Dr. Ramachandra earned a Ph.D. in experimental pathology in the study of chronic lymphocytic leukemia (CLL), an M.D., and a B.A. in biochemistry at Rutgers University. In addition, he holds an M.B.A. from the Wharton School of the University of Pennsylvania.

Leading the Next Generation of CAR T

For hematological malignancies, the company’s lead program is a CD19-CD20 bispecific ‘OR-gate’ CAR T designed to address antigen escape, which is a key challenge for current approved CD19 therapies. Early results indicate the potentially best-in-class bispecific CAR T-cell candidate is safe and effective in patients with R/R B-cell NHL.

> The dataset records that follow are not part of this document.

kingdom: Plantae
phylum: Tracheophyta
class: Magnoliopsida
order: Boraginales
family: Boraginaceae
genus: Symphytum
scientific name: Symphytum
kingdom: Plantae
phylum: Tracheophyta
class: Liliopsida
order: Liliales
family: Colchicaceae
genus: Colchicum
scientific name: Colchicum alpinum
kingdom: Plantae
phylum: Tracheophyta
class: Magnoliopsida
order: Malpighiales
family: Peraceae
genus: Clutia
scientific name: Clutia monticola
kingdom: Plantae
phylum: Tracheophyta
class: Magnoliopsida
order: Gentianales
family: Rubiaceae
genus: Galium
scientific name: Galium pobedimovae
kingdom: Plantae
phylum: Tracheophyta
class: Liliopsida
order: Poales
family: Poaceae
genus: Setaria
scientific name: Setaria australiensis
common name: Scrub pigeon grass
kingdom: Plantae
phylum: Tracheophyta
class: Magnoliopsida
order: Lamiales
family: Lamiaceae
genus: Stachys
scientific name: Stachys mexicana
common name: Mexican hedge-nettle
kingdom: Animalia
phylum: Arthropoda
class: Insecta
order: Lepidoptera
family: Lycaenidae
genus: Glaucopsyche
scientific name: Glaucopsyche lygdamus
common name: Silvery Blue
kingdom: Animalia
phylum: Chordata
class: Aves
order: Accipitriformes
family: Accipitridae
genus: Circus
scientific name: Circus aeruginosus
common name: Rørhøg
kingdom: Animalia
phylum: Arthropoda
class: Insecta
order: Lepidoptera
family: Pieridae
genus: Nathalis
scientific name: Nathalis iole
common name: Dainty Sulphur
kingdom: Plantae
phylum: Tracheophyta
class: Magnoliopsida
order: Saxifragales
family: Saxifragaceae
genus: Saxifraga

Treating solid tumors is even more challenging, partially due to off-target safety considerations and the immunosuppressive tumor microenvironment. ImmPACT Bio is developing novel strategies for addressing this unmet need, designing next-generation CAR T to assure tumor specificity and efficacy in the hostile tumor environment, while protecting the normal tissue.

ImmPACT Bio’s second platform features engineered T cells with an activator/inhibitor ‘NOT-gate’ CAR combination that uniquely differentiates between tumor and normal cells. The activator CAR kills the tumor cells while the inhibitory CAR protects normal cells. The activator/inhibitor platform technology has the potential to deliver multiple products across solid tumors by pairing different activator/inhibitor combinations, providing diverse opportunities in an emerging and promising area of cancer therapy.

The company’s third platform, a TGF-β CAR that can be modularly equipped with tumor-targeting binding domains to generate bispecific ‘OR-gate’ CARs, rewires the T-cell response to TGF-β to convert this potent immunosuppressive cytokine into a T-cell stimulant. Single-chain bispecific CARs that simultaneously convert TGF-β signaling while directly targeting surface-bound tumor antigens enable T cells to robustly eliminate tumor cells in otherwise highly immunosuppressive microenvironments.